SUPPLIED MATERIAL:

______________________________

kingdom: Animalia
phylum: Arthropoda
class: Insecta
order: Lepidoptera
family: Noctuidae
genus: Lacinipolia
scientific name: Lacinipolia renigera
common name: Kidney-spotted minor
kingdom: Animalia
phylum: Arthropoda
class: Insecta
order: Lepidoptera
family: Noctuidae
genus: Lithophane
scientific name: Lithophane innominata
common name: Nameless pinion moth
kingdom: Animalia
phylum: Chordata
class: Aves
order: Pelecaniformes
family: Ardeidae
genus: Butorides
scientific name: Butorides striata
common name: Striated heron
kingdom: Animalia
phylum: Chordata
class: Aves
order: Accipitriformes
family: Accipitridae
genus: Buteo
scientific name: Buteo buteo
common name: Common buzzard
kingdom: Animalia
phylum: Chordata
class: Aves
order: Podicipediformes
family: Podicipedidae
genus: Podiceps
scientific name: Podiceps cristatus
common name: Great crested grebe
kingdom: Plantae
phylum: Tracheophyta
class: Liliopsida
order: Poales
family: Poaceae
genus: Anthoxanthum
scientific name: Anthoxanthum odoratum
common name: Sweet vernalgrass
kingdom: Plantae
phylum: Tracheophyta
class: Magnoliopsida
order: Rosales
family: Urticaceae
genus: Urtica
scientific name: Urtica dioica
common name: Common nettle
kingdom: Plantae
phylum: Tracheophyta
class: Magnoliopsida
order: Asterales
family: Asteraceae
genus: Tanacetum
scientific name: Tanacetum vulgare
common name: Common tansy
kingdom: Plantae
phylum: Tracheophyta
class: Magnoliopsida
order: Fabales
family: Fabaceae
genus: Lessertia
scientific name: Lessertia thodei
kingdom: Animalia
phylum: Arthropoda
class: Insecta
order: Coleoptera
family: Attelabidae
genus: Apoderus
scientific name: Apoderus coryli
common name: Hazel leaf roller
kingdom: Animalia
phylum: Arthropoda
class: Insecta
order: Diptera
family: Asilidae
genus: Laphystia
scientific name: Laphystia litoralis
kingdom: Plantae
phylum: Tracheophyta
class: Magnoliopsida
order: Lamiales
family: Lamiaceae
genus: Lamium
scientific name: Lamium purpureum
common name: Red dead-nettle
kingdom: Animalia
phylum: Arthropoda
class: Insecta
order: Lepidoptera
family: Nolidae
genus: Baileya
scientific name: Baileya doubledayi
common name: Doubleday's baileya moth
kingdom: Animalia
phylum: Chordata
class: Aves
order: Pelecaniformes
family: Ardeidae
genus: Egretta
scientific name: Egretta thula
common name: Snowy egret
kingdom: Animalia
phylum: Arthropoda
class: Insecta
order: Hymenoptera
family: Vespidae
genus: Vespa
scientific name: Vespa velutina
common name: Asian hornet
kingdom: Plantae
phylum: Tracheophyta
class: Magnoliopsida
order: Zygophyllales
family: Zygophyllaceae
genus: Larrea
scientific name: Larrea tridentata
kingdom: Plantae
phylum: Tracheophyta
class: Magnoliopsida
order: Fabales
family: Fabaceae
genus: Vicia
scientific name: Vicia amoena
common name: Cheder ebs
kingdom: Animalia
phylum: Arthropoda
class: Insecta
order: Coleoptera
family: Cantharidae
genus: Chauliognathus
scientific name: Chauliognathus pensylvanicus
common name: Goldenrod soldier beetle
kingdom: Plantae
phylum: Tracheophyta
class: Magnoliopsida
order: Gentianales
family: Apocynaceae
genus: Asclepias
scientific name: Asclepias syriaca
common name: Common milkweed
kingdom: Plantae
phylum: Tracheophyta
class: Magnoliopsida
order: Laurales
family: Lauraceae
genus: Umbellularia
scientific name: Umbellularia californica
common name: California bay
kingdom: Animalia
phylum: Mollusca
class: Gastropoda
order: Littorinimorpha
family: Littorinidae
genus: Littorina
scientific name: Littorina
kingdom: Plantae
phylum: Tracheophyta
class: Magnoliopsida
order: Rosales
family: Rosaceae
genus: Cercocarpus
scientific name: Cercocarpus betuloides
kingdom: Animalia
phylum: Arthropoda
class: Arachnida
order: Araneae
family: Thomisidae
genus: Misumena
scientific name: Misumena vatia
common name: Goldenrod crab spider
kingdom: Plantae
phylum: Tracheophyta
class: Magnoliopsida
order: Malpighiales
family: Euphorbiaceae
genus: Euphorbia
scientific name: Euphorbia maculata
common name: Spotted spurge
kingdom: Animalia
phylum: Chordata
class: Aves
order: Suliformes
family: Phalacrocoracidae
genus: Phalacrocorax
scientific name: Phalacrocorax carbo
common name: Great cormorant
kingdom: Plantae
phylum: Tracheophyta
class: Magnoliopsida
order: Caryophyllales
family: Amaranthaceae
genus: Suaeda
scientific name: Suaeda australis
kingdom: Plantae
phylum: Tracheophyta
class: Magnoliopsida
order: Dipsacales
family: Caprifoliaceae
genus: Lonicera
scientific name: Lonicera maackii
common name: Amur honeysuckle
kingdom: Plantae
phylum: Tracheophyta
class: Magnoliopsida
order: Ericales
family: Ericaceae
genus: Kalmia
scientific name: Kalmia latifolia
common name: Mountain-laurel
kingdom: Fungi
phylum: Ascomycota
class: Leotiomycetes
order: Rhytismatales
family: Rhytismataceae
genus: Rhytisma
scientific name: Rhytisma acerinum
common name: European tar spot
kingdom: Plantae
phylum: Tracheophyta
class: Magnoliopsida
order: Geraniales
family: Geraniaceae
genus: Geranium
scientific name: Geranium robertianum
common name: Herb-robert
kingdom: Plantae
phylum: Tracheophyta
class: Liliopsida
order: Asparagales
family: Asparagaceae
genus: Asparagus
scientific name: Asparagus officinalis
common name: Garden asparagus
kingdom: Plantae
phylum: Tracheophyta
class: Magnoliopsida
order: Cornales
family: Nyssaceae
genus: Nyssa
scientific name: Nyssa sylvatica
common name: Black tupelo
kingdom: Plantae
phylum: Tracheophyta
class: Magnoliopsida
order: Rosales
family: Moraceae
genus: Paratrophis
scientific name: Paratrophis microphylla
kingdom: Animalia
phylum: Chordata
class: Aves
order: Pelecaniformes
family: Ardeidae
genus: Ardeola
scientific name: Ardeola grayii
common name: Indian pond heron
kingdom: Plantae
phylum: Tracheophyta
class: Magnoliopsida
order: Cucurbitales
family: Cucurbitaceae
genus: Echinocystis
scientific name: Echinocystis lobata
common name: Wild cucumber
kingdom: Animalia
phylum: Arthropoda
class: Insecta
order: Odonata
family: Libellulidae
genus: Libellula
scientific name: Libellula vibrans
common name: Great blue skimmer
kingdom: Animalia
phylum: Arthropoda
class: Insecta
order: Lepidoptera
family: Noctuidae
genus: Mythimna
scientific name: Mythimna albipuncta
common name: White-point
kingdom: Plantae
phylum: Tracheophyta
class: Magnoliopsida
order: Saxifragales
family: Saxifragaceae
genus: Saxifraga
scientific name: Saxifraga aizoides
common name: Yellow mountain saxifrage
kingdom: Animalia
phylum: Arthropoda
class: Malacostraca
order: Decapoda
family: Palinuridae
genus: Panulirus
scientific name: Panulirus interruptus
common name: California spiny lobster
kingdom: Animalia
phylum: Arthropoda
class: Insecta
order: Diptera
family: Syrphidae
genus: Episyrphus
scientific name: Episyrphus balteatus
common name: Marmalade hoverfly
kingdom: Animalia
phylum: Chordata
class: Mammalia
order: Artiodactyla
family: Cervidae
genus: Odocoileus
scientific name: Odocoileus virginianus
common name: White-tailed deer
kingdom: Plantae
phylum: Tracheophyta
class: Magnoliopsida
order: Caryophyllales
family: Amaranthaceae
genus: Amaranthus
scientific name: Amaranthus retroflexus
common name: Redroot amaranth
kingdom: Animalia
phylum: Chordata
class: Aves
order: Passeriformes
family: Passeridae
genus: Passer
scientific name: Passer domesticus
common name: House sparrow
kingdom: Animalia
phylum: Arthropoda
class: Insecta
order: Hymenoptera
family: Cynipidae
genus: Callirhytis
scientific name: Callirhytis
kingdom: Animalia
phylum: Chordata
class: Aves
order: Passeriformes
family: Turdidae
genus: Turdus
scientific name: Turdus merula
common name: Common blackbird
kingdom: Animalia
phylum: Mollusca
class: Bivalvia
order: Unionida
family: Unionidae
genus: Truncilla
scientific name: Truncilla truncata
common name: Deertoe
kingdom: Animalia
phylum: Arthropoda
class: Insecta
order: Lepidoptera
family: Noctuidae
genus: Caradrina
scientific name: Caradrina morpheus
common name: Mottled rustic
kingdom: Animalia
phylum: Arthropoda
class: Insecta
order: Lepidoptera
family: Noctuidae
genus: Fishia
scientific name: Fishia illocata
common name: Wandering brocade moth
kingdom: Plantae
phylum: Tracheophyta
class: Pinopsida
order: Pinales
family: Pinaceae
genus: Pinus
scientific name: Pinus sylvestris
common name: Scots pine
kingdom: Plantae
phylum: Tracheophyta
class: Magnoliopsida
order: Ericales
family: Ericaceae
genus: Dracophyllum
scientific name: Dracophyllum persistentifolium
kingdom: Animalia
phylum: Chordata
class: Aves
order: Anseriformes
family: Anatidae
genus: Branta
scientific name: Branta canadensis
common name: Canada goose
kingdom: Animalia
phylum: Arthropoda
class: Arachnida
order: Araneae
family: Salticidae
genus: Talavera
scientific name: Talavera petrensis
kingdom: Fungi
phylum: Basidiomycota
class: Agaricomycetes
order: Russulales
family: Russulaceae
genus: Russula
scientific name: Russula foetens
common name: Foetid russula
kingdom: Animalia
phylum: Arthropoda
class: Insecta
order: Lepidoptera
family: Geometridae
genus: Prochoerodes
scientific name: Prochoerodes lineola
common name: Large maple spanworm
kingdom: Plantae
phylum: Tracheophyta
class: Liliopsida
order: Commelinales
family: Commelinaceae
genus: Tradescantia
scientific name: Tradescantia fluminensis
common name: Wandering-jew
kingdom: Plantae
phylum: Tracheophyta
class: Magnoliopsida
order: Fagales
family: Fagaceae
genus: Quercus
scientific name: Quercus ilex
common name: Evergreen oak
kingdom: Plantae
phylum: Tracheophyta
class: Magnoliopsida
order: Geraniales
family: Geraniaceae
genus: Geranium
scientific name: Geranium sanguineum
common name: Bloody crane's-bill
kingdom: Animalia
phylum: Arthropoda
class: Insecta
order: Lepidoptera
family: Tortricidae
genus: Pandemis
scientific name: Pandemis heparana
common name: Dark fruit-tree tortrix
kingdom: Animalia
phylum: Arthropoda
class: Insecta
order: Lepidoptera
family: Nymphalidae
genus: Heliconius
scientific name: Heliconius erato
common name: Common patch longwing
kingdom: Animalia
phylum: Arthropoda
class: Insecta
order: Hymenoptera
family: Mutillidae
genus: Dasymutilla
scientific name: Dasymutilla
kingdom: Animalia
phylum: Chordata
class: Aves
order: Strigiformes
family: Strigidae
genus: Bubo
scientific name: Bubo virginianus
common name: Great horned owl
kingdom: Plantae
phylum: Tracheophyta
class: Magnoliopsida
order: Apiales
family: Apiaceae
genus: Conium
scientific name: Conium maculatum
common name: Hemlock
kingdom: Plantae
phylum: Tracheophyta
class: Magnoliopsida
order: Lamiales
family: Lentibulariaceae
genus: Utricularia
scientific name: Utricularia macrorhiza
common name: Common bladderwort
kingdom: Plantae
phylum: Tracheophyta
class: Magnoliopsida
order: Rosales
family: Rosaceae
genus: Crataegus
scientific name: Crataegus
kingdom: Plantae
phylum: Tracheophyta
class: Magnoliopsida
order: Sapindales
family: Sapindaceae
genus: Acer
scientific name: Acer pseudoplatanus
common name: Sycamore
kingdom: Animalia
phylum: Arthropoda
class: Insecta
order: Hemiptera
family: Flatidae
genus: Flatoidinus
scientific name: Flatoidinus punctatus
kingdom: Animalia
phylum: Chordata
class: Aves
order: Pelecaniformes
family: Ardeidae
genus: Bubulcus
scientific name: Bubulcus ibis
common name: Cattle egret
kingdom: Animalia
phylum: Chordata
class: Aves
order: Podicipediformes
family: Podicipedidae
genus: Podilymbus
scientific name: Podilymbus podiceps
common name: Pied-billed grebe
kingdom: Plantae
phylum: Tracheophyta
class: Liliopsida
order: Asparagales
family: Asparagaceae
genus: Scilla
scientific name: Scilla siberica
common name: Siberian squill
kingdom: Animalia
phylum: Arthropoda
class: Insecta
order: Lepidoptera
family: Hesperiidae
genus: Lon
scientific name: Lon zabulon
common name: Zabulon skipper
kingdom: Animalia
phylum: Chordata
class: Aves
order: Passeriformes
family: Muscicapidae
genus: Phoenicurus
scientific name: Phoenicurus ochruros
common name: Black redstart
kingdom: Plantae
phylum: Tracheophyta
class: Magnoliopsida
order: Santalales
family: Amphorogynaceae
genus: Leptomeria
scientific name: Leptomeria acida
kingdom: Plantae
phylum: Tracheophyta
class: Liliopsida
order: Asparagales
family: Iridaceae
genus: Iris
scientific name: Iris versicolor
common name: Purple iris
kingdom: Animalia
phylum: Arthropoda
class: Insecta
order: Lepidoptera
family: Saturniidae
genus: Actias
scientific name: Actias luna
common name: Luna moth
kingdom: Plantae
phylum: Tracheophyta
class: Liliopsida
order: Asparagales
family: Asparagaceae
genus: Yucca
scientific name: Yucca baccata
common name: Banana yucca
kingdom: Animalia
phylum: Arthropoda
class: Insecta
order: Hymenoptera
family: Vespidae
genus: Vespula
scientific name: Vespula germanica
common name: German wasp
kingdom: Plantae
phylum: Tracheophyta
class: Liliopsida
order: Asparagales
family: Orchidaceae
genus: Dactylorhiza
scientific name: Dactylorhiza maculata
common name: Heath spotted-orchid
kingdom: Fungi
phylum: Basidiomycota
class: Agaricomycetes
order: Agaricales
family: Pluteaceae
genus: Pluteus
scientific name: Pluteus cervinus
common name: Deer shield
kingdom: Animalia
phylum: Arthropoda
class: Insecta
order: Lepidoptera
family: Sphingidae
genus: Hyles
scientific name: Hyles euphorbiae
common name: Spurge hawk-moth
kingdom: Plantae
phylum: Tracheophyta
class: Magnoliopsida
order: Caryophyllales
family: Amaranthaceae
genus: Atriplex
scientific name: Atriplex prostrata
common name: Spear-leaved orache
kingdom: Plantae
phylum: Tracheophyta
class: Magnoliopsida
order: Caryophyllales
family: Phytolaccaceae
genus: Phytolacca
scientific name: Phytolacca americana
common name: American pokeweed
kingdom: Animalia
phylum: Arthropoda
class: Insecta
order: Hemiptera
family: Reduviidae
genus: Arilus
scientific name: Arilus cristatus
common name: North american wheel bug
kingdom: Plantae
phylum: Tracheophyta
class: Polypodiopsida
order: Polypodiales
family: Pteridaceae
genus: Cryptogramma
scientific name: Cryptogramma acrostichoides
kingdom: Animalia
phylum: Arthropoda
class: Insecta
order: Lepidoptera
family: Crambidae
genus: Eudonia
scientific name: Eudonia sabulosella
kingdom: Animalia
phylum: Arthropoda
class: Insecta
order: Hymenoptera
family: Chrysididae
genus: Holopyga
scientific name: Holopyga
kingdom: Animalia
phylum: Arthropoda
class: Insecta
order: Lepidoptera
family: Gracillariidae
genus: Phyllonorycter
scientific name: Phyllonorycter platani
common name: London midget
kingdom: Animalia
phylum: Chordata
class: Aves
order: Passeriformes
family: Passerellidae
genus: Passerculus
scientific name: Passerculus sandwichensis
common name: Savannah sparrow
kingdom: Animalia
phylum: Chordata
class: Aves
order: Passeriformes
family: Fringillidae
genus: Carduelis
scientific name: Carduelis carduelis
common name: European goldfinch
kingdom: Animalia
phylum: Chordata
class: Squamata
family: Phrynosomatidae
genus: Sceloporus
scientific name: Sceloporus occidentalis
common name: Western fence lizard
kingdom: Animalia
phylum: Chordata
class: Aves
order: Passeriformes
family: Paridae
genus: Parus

______________________________

WORK INSTRUCTIONS:
Reproduce, line for line, the stretch of the items above from the line containing "scientific name: Odocoileus virginianus" through the line containing "scientific name: Truncilla truncata", including both of those lines.

EXERCISE ANSWER:
scientific name: Odocoileus virginianus
common name: White-tailed deer
kingdom: Plantae
phylum: Tracheophyta
class: Magnoliopsida
order: Caryophyllales
family: Amaranthaceae
genus: Amaranthus
scientific name: Amaranthus retroflexus
common name: Redroot amaranth
kingdom: Animalia
phylum: Chordata
class: Aves
order: Passeriformes
family: Passeridae
genus: Passer
scientific name: Passer domesticus
common name: House sparrow
kingdom: Animalia
phylum: Arthropoda
class: Insecta
order: Hymenoptera
family: Cynipidae
genus: Callirhytis
scientific name: Callirhytis
kingdom: Animalia
phylum: Chordata
class: Aves
order: Passeriformes
family: Turdidae
genus: Turdus
scientific name: Turdus merula
common name: Common blackbird
kingdom: Animalia
phylum: Mollusca
class: Bivalvia
order: Unionida
family: Unionidae
genus: Truncilla
scientific name: Truncilla truncata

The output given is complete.